▶ _原文節選_
┄┄┄┄┄┄┄┄┄┄

說白了其實就是板子大雜燴……但是會吐的那種。。

此外……此題價值75$……不要問我為什麼。。。TOT

現在進入正片——

給你一個長n的字串，僅由小寫字母組成。然後q次詢問。
每次詢問該串的所有迴文子串裡，按字典序從小到大後第k個的迴文串。輸出它的f函式值。注意迴文串不去重。

具體要做的就是，預處理母串的所有迴文串，按字典序排序，然後快速找到第k個，輸出對應f值。

分為如下子問題：
1·預處理母串所有迴文子串——迴文樹，具體百度，然後與迴文樹惡戰一場吧……！￥@#￥。然後可以把本質不同的迴文子串以及對應的出現次數存起來，然後排序。存迴文子串可以存該種迴文子串出現的左右下標——用以排序。

2·把迴文子串按字典序排序——預處理母串的字尾陣列，然後可以搞RMQ，弄出來個快速lcp。這樣對於上一步存起來的本質不同的迴文子串左右下標，通過比較lcp，可以達到快速按字典序排序。

3·快速找到第k個——二分，預處理到某個串所需要的k的下界，這樣可以快速二分出第k個串。

4·f函式——字串雜湊，一套板子生砸上……

然後就出來了……GG。。。

┄┄┄┄┄┄┄┄┄┄

▶ _資料摘錄_
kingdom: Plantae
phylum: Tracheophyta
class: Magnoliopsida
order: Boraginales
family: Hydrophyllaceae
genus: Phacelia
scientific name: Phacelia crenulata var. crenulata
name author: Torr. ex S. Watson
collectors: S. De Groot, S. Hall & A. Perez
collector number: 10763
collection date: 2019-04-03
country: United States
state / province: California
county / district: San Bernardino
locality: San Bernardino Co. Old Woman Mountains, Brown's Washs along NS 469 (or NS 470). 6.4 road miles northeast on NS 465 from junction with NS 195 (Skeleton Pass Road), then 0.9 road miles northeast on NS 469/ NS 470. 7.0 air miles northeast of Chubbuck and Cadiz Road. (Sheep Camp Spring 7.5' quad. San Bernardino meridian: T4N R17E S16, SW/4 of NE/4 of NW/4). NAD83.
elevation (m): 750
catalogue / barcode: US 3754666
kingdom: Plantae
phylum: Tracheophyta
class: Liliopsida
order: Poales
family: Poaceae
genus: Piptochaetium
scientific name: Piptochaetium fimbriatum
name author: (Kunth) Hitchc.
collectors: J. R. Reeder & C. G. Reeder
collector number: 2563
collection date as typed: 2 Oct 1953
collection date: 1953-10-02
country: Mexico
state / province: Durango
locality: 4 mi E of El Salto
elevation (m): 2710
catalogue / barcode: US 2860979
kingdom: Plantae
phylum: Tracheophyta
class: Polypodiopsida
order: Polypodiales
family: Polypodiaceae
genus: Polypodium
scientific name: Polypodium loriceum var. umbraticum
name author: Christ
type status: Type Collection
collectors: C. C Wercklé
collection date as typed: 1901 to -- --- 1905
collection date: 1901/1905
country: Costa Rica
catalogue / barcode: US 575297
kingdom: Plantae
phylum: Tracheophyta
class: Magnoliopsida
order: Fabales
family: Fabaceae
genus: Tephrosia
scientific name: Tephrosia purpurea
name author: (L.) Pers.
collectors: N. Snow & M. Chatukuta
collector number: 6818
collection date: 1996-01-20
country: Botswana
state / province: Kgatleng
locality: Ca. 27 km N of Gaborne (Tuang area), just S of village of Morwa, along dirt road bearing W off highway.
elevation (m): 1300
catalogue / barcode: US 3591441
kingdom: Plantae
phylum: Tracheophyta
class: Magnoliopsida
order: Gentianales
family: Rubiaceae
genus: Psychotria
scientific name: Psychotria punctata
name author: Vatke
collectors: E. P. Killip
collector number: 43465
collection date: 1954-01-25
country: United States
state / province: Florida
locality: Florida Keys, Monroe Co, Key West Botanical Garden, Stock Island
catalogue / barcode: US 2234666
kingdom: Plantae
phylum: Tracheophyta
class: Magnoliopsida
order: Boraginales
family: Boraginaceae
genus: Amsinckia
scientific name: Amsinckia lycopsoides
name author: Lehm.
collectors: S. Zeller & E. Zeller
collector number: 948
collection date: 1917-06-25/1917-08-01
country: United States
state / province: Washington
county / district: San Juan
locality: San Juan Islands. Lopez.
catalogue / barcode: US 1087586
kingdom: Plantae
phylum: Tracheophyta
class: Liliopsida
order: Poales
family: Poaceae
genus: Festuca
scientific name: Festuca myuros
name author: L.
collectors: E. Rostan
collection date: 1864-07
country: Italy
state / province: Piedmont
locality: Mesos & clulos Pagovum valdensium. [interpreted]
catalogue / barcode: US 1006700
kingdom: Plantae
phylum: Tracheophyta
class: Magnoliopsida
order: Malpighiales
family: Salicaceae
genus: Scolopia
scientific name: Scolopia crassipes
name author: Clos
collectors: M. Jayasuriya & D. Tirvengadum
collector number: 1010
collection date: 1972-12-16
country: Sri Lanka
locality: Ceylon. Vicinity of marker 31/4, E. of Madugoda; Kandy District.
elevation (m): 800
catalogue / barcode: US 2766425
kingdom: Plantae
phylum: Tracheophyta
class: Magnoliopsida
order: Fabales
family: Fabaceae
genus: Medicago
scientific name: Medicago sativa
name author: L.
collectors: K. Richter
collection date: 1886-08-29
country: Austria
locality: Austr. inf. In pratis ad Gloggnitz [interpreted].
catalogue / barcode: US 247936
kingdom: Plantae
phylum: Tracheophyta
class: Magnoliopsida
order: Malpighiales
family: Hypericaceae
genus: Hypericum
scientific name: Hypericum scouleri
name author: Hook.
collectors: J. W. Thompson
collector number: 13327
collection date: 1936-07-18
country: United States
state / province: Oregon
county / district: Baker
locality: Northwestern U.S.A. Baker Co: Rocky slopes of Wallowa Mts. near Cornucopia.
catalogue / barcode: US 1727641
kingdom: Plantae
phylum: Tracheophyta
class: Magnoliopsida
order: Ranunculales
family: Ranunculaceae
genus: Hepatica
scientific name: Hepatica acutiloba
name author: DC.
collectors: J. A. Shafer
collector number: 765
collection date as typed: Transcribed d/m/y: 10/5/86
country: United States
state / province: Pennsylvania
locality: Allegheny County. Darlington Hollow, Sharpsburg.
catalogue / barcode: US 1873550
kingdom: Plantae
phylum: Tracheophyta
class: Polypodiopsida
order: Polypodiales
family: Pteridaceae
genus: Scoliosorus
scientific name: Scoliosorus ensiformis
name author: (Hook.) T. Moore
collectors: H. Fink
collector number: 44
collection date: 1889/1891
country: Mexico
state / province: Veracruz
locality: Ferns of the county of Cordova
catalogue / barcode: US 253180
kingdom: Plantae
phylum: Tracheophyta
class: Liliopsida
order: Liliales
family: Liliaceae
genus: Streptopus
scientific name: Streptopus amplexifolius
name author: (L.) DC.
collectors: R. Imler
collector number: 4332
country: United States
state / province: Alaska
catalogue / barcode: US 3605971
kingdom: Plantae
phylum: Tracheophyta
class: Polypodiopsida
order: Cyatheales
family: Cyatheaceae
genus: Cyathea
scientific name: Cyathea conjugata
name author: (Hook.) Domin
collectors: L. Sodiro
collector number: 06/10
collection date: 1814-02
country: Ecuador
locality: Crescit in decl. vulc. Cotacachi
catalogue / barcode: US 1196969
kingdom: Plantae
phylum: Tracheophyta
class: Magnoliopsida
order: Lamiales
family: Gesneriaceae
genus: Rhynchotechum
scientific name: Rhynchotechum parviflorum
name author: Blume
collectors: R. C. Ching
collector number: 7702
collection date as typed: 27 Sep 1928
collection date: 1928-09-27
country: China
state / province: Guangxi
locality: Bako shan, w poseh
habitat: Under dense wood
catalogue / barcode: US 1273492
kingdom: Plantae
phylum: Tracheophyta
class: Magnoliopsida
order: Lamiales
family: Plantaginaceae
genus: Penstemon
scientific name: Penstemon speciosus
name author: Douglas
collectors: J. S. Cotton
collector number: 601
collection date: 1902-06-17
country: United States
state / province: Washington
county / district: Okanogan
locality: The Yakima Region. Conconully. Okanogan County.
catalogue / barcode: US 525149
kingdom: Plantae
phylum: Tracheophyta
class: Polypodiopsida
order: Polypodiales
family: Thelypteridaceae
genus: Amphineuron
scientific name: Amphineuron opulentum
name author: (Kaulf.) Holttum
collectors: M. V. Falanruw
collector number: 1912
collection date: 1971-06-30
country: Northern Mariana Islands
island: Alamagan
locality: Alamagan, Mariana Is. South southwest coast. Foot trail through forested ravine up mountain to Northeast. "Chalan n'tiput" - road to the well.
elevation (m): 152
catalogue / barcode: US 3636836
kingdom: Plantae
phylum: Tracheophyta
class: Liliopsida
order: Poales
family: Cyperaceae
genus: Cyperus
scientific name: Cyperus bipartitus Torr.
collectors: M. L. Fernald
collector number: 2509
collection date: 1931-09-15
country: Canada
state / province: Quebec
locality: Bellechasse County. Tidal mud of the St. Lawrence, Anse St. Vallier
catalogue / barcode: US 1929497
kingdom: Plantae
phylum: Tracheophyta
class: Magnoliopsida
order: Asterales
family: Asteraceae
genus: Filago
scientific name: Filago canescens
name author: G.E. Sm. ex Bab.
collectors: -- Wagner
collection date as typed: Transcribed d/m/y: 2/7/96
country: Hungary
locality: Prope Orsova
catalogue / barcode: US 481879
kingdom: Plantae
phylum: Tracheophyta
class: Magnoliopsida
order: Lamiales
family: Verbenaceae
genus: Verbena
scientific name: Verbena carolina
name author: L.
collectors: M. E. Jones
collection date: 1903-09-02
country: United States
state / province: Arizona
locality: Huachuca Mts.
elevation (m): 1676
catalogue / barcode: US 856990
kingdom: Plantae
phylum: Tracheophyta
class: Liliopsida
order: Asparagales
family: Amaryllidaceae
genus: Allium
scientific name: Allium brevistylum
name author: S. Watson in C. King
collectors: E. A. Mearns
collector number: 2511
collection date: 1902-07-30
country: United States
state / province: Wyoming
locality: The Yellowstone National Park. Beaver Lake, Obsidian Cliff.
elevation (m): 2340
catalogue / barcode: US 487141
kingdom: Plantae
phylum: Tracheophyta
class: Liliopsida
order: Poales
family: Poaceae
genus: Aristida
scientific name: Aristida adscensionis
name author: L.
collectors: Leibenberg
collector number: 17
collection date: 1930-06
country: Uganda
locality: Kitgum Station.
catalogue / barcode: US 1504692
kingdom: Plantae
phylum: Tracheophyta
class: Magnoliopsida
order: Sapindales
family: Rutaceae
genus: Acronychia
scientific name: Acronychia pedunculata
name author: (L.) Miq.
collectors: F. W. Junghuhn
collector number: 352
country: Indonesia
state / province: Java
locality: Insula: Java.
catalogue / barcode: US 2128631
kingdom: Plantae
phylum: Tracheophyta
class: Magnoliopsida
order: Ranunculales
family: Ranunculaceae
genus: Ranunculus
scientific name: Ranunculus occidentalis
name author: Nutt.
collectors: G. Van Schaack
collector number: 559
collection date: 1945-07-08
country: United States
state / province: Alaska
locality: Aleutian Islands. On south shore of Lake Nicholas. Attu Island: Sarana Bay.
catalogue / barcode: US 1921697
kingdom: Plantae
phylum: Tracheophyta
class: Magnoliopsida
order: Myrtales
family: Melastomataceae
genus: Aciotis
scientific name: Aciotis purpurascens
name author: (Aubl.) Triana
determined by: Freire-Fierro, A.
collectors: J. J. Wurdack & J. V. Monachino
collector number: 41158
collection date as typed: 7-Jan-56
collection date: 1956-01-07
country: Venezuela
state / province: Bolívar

┄┄┄┄┄┄┄┄┄┄

▶ _練習題目 1_
根據這篇講迴文子串題目的文章回答：
(a) 作者說此題價值多少？
(b) 給定的字串僅由什麼組成？
(c) 求f函式值時用的是什麼方法？
▶ _練習題目 2_
請把記錄中從含有「name author: (Kunth) Hitchc.」的那一行開始、到含有「elevation (m): 2710」的那一行結束的部分逐字重抄一遍，首尾兩行都要包括。
這些記錄和前面的文章毫無關係。

▶ _參考答案 1_
(a) 75$
(b) 小寫字母
(c) 字串雜湊

▶ _參考答案 2_
name author: (Kunth) Hitchc.
collectors: J. R. Reeder & C. G. Reeder
collector number: 2563
collection date as typed: 2 Oct 1953
collection date: 1953-10-02
country: Mexico
state / province: Durango
locality: 4 mi E of El Salto
elevation (m): 2710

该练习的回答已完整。